Overview of the SOFTBANK Group's Main Businesses

With its full-fledged entry into the mobile phone business with the acquisition of Vodafone K.K., sales have come increasingly from mobile communications and other infrastructure businesses. A balanced structure has been achieved, however, with non-infrastructure businesses generating 35.3% of the Group's operating income. This is the point on which the SOFTBANK Group differentiates itself from others in the industry.

The infrastructure business spans from mobile to broadband and fixed-line telecommunications, while portal and search, and a wide range of various broadband content and services are being developed as non-infrastructure businesses. In addition to cross-selling, this creates cost synergies, and as a result all business segments are showing continuous growth in cash flow and rising profit margins.

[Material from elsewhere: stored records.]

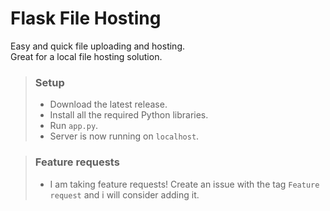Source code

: # Flask File Hosting
Easy and quick file uploading and hosting.  
Great for a local file hosting solution.

> ### Setup
> - Download the latest release.
> - Install all the required Python libraries.
> - Run `app.py`.
> - Server is now running on `localhost`.

> ### Feature requests
> - I am taking feature requests! Create an issue with the tag `Feature request` and i will consider adding it.
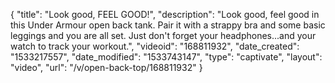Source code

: {
    "title": "Look good, FEEL GOOD!",
    "description": "Look good, feel good in this Under Armour open back tank.  Pair it with a strappy bra and some basic leggings and you are all set.  Just don't forget your headphones...and your watch to track your workout.",
    "videoid": "168811932",
    "date_created": "1533217557",
    "date_modified": "1533743147",
    "type": "captivate",
    "layout": "video",
    "url": "\/v\/open-back-top\/168811932"
}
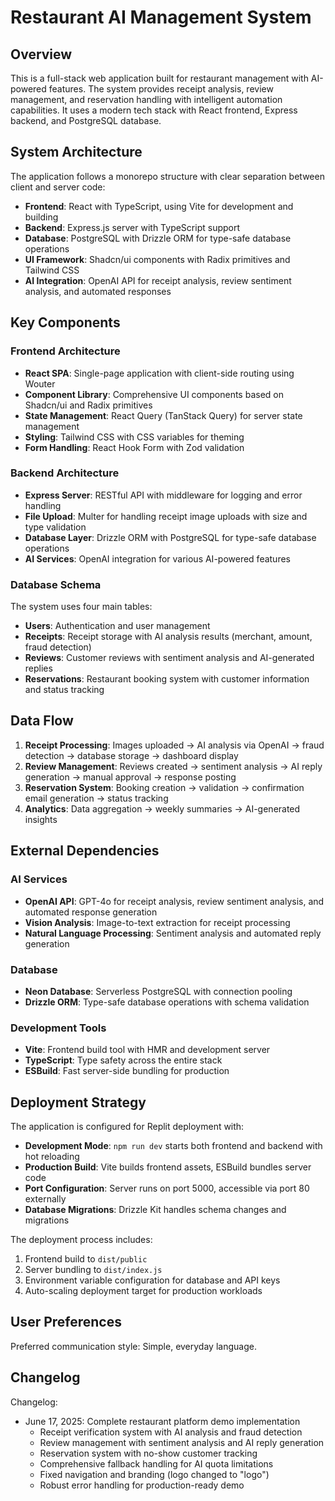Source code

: # Restaurant AI Management System

## Overview

This is a full-stack web application built for restaurant management with AI-powered features. The system provides receipt analysis, review management, and reservation handling with intelligent automation capabilities. It uses a modern tech stack with React frontend, Express backend, and PostgreSQL database.

## System Architecture

The application follows a monorepo structure with clear separation between client and server code:

- **Frontend**: React with TypeScript, using Vite for development and building
- **Backend**: Express.js server with TypeScript support
- **Database**: PostgreSQL with Drizzle ORM for type-safe database operations
- **UI Framework**: Shadcn/ui components with Radix primitives and Tailwind CSS
- **AI Integration**: OpenAI API for receipt analysis, review sentiment analysis, and automated responses

## Key Components

### Frontend Architecture
- **React SPA**: Single-page application with client-side routing using Wouter
- **Component Library**: Comprehensive UI components based on Shadcn/ui and Radix primitives
- **State Management**: React Query (TanStack Query) for server state management
- **Styling**: Tailwind CSS with CSS variables for theming
- **Form Handling**: React Hook Form with Zod validation

### Backend Architecture
- **Express Server**: RESTful API with middleware for logging and error handling
- **File Upload**: Multer for handling receipt image uploads with size and type validation
- **Database Layer**: Drizzle ORM with PostgreSQL for type-safe database operations
- **AI Services**: OpenAI integration for various AI-powered features

### Database Schema
The system uses four main tables:
- **Users**: Authentication and user management
- **Receipts**: Receipt storage with AI analysis results (merchant, amount, fraud detection)
- **Reviews**: Customer reviews with sentiment analysis and AI-generated replies
- **Reservations**: Restaurant booking system with customer information and status tracking

## Data Flow

1. **Receipt Processing**: Images uploaded → AI analysis via OpenAI → fraud detection → database storage → dashboard display
2. **Review Management**: Reviews created → sentiment analysis → AI reply generation → manual approval → response posting
3. **Reservation System**: Booking creation → validation → confirmation email generation → status tracking
4. **Analytics**: Data aggregation → weekly summaries → AI-generated insights

## External Dependencies

### AI Services
- **OpenAI API**: GPT-4o for receipt analysis, review sentiment analysis, and automated response generation
- **Vision Analysis**: Image-to-text extraction for receipt processing
- **Natural Language Processing**: Sentiment analysis and automated reply generation

### Database
- **Neon Database**: Serverless PostgreSQL with connection pooling
- **Drizzle ORM**: Type-safe database operations with schema validation

### Development Tools
- **Vite**: Frontend build tool with HMR and development server
- **TypeScript**: Type safety across the entire stack
- **ESBuild**: Fast server-side bundling for production

## Deployment Strategy

The application is configured for Replit deployment with:
- **Development Mode**: `npm run dev` starts both frontend and backend with hot reloading
- **Production Build**: Vite builds frontend assets, ESBuild bundles server code
- **Port Configuration**: Server runs on port 5000, accessible via port 80 externally
- **Database Migrations**: Drizzle Kit handles schema changes and migrations

The deployment process includes:
1. Frontend build to `dist/public`
2. Server bundling to `dist/index.js`
3. Environment variable configuration for database and API keys
4. Auto-scaling deployment target for production workloads

## User Preferences

Preferred communication style: Simple, everyday language.

## Changelog

Changelog:
- June 17, 2025: Complete restaurant platform demo implementation
  - Receipt verification system with AI analysis and fraud detection
  - Review management with sentiment analysis and AI reply generation  
  - Reservation system with no-show customer tracking
  - Comprehensive fallback handling for AI quota limitations
  - Fixed navigation and branding (logo changed to "logo")
  - Robust error handling for production-ready demo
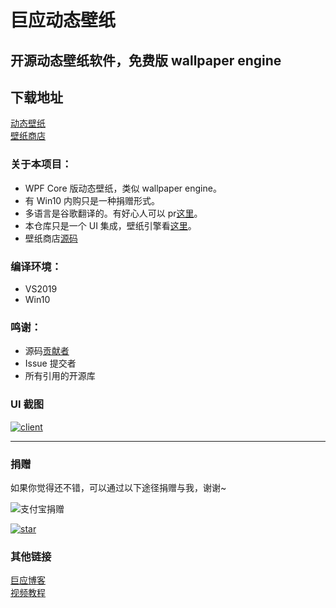 # 巨应动态壁纸

## 开源动态壁纸软件，免费版 wallpaper engine

## 下载地址

[动态壁纸](https://www.microsoft.com/store/apps/9MV8GK87MZ05)  
[壁纸商店](https://www.microsoft.com/store/apps/9PNN27P9SS38)

### 关于本项目：

- WPF Core 版动态壁纸，类似 wallpaper engine。
- 有 Win10 内购只是一种捐赠形式。
- 多语言是谷歌翻译的。有好心人可以 pr[这里](https://github.com/MscoderStudio/LiveWallpaper/blob/master/LiveWallpaper/Res/Languages/en.json)。
- 本仓库只是一个 UI 集成，壁纸引擎看[这里](https://github.com/MscoderStudio/LiveWallpaperEngine)。
- 壁纸商店[源码](https://github.com/DaZiYuan/LiveWallpaper.Store)

### 编译环境：

- VS2019
- Win10

### 鸣谢：

- 源码[贡献者](/Docs/Contribution.md)
- Issue 提交者
- 所有引用的开源库

### UI 截图

[![client](https://github.com/WallpaperTools/WallpaperTool/raw/master/screenshots/client.png)](https://github.com/WallpaperTools/WallpaperTool/blob/master/screenshots/client.png)

---

### 捐赠

如果你觉得还不错，可以通过以下途径捐赠与我，谢谢~

![支付宝捐赠](https://github.com/WallpaperTools/WallpaperTool/raw/master/screenshots/donate-alipay.png)

[![star](https://github.com/WallpaperTools/WallpaperTool/raw/master/screenshots/star.png)](https://github.com/DaZiYuan/LiveWallpaper)

### 其他链接

[巨应博客](https://mscoder.cn/products/LiveWallpaper.html)  
[视频教程](https://www.bilibili.com/video/av48408360)
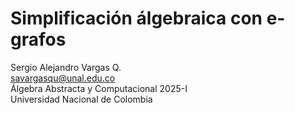 # Simplificación álgebraica con e-grafos

Sergio Alejandro Vargas Q. \
savargasqu@unal.edu.co \
Álgebra Abstracta y Computacional 2025-I \
Universidad Nacional de Colombia

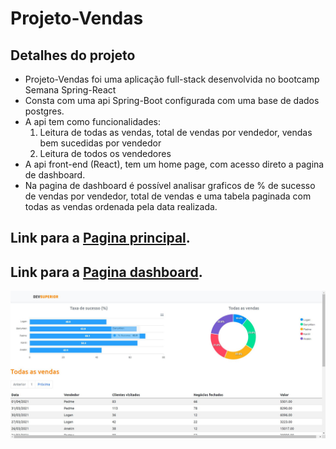 
# Projeto-Vendas

## Detalhes do projeto

* Projeto-Vendas foi uma aplicação full-stack desenvolvida no bootcamp Semana Spring-React
* Consta com uma api Spring-Boot configurada com uma base de dados postgres.
* A api tem como funcionalidades:
	1. Leitura de todas as vendas, total de vendas por vendedor, vendas bem sucedidas por vendedor
	2. Leitura de todos os vendedores
* A api front-end (React), tem um home page, com acesso direto a pagina de dashboard.
* Na pagina de dashboard é possível analisar graficos de % de sucesso de vendas por vendedor, total de vendas e uma tabela paginada com todas as vendas ordenada pela data realizada.

 ## Link para a [Pagina principal](https://pelosi-vendas.netlify.app/).

## Link para a [Pagina dashboard](https://pelosi-vendas.netlify.app/dashboard).


![Imagem](https://raw.githubusercontent.com/GabrielPelosi/Projeto-Vendas/main/vendas_front.jpg)
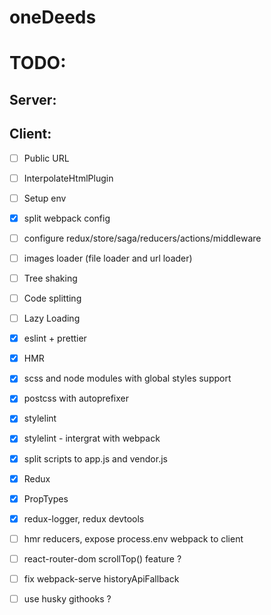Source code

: # oneDeeds

# TODO:

## Server:

## Client:

- [ ] Public URL

- [ ] InterpolateHtmlPlugin

- [ ] Setup env

- [x] split webpack config

- [ ] configure redux/store/saga/reducers/actions/middleware

- [ ] images loader (file loader and url loader)

- [ ] Tree shaking

- [ ] Code splitting

- [ ] Lazy Loading

* [x] eslint + prettier

* [x] HMR

* [x] scss and node modules with global styles support

* [x] postcss with autoprefixer

* [x] stylelint
* [x] stylelint - intergrat with webpack

* [x] split scripts to app.js and vendor.js

* [x] Redux

* [x] PropTypes

* [x] redux-logger, redux devtools

* [ ] hmr reducers, expose process.env webpack to client

* [ ] react-router-dom scrollTop() feature ?

* [ ] fix webpack-serve historyApiFallback

* [ ] use husky githooks ?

Portion of Net Sales and Operating Income Generated by Each Segment

Net Sales Breakdown

Three telecommunications segments—80.8% vs.
Non-telecommunications segments—19.2%

Operating Income Breakdown

Three telecommunications segments—64.7% vs.
Non-telecommunications segments—35.3%

[Note]
  • *Net sales and operating income breakdown calculated based on the total of the 5 segments' (excluding the Others segment) net sales and operating income.

Segment Performance

Mobile Communications

Increases over past 2 years*1: EBITDA—1.3-fold;
EBITDA margin—3.5 points

Broadband Infrastructure

Increases over past 3 years: EBITDA—1.5-fold;
EBITDA margin—12.0 points

Fixed-line Telecommunications

Increases over past 3 years: EBITDA—3.0-fold;
EBITDA margin—11.6 points

Internet Culture

Increases over past 3 years: EBITDA—1.7-fold;
EBITDA margin—1.7 points

e-Commerce

Increases over past 3 years: EBITDA—1.0-fold;
EBITDA margin—0.3 points

Consolidated Total

Increases over past 3 years: EBITDA—4.5-fold;
EBITDA margin—11.9 points

[Notes]
  • *1Operating results consolidated from May 2006 (11 months).
  • *EBITDA = operating income + depreciation and amortization (including amortization of goodwill), and loss on disposal of fixed assets included in operating expenses. EBITDA margin = EBITDA / net sales.
  • *In addition to the above, there is also an Others segment, which comprises the Technology Services, Media & Marketing, Overseas Funds, and Other businesses.
  • * The content of this page is based on information included in the “Annual Report 2009”.